Work instructions: Search for the word "down" in the entries. Each line that holds it should be copied.

Records for processing:
◇ ◇ ◇

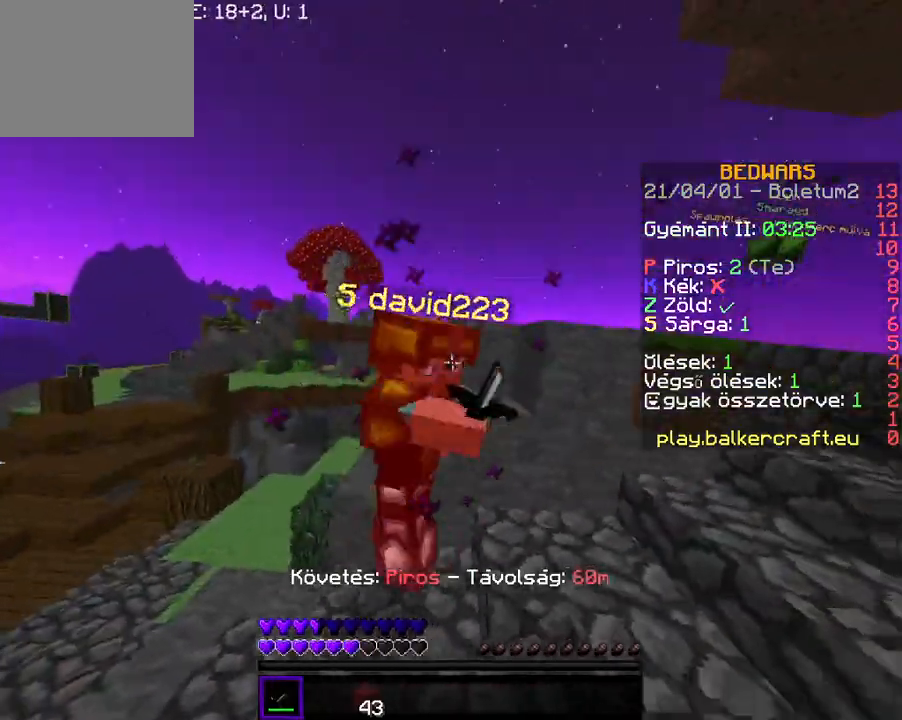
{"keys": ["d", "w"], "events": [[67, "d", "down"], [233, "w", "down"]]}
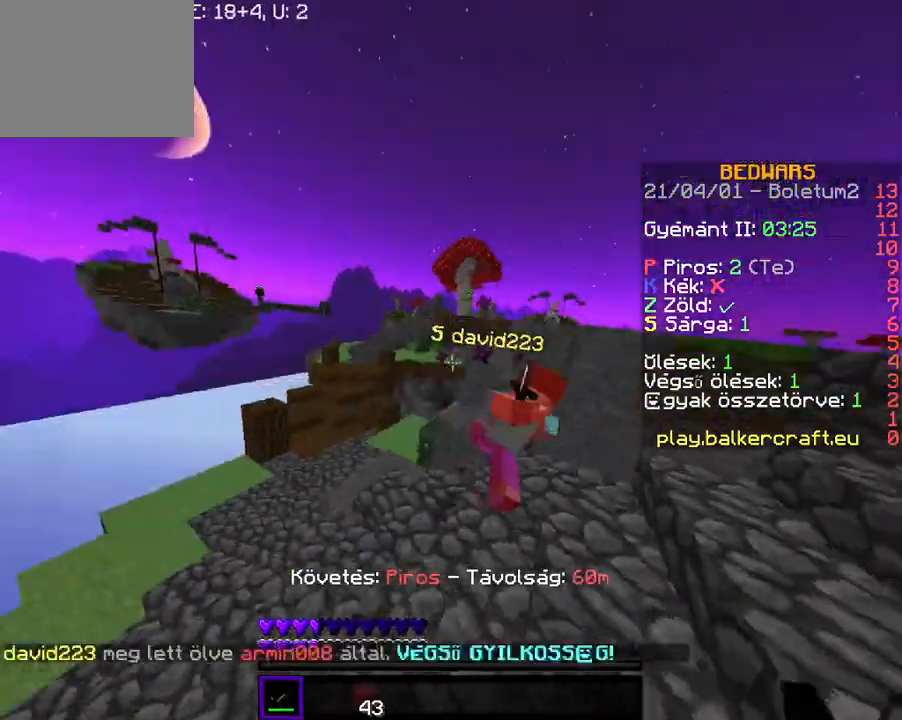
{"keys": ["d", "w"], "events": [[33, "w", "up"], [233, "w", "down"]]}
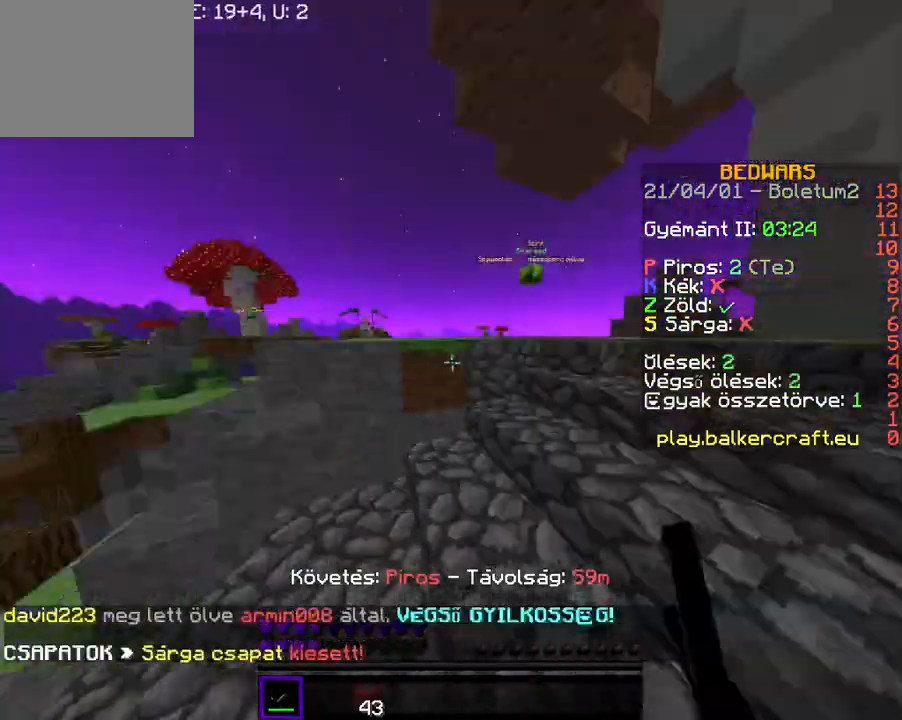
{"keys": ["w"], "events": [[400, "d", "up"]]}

◇ ◇ ◇

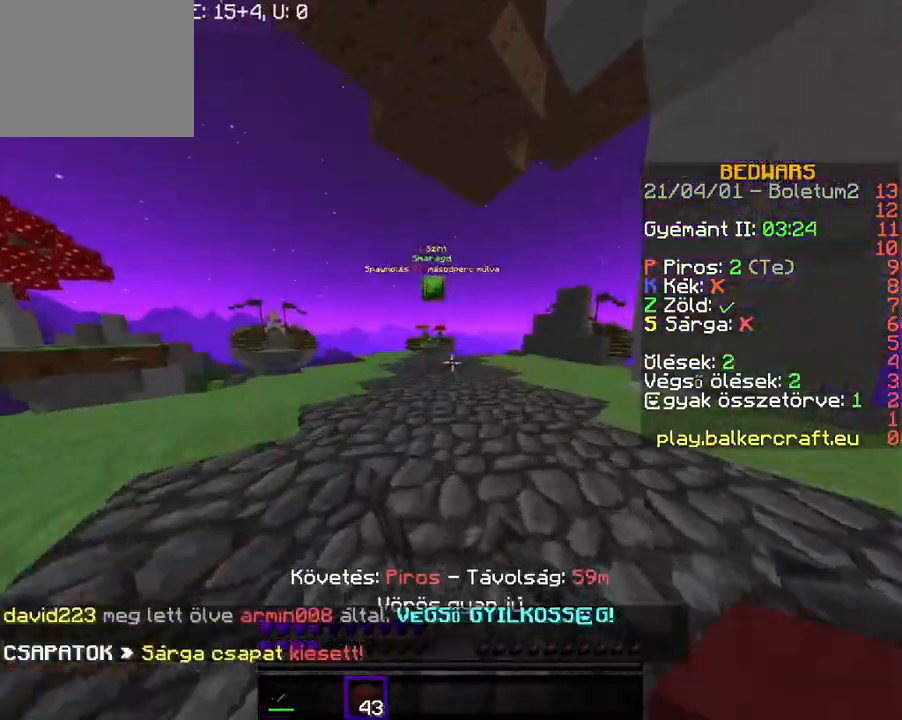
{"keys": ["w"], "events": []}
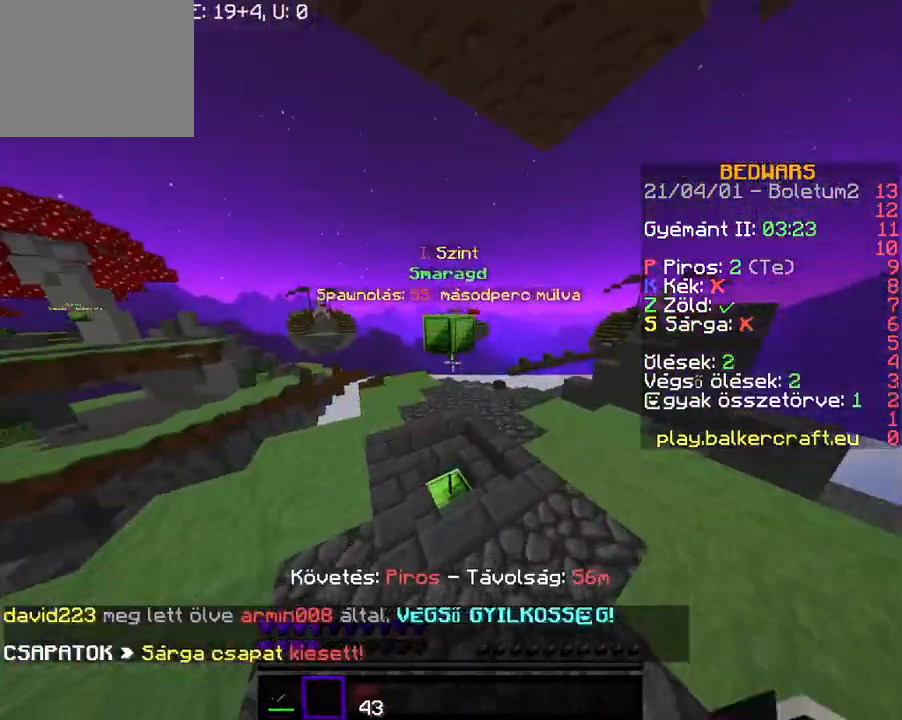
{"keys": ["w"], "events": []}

◇ ◇ ◇

Response for this exercise:
{"keys": ["d", "w"], "events": [[67, "d", "down"], [233, "w", "down"]]}
{"keys": ["d", "w"], "events": [[33, "w", "up"], [233, "w", "down"]]}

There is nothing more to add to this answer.